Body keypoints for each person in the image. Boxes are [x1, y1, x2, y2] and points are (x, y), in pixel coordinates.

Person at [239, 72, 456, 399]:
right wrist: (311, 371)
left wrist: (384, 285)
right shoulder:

══════════════════════════════

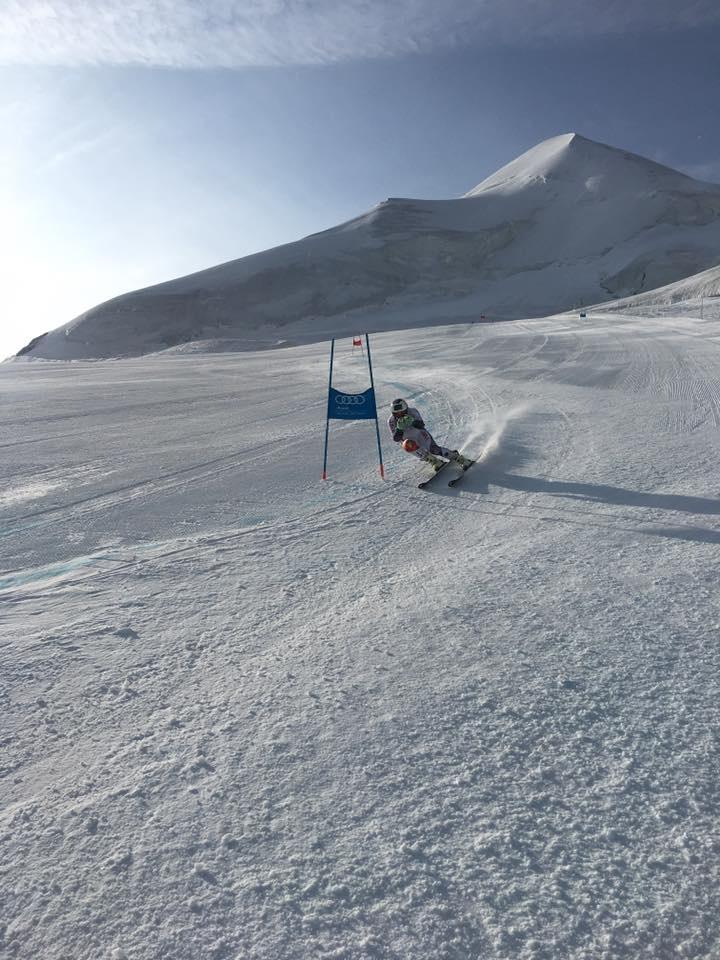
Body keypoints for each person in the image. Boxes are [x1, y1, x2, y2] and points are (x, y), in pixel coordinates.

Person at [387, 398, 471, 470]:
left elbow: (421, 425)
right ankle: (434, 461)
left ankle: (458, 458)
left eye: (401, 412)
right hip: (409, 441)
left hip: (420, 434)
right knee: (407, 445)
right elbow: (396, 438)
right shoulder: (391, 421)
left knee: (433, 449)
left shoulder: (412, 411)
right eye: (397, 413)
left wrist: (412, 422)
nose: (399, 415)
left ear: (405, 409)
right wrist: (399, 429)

══════════════════════════════

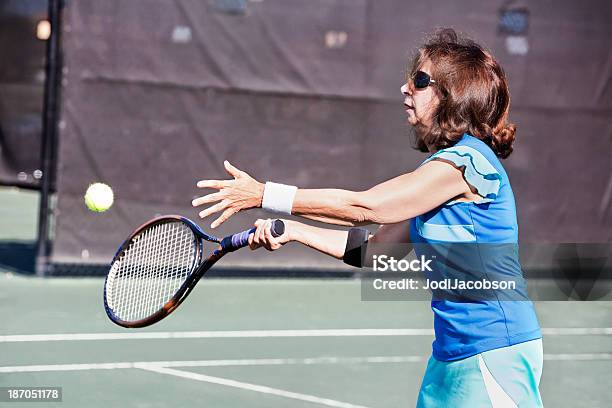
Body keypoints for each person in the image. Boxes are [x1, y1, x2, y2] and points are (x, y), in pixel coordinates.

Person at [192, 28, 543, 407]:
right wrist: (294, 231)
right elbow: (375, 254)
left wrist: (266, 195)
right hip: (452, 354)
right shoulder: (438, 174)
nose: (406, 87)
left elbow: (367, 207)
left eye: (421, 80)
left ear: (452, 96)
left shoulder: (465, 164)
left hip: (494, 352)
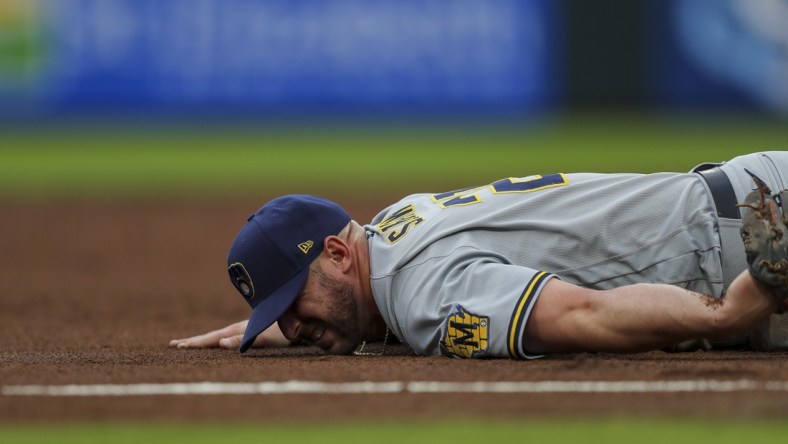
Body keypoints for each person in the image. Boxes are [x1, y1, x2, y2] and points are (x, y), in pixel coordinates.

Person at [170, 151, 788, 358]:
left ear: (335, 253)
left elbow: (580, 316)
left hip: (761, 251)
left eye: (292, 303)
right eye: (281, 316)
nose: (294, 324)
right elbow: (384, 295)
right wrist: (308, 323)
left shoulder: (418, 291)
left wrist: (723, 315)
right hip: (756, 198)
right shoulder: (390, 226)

══════════════════════════════

- **Task item**: In the data above, start at the line that has "right elbow: (384, 295)", stop after the line that has "right shoulder: (390, 226)", and print every line in between exactly as it stands.

- **Reply to the task**:
right elbow: (384, 295)
right wrist: (308, 323)
left shoulder: (418, 291)
left wrist: (723, 315)
right hip: (756, 198)
right shoulder: (390, 226)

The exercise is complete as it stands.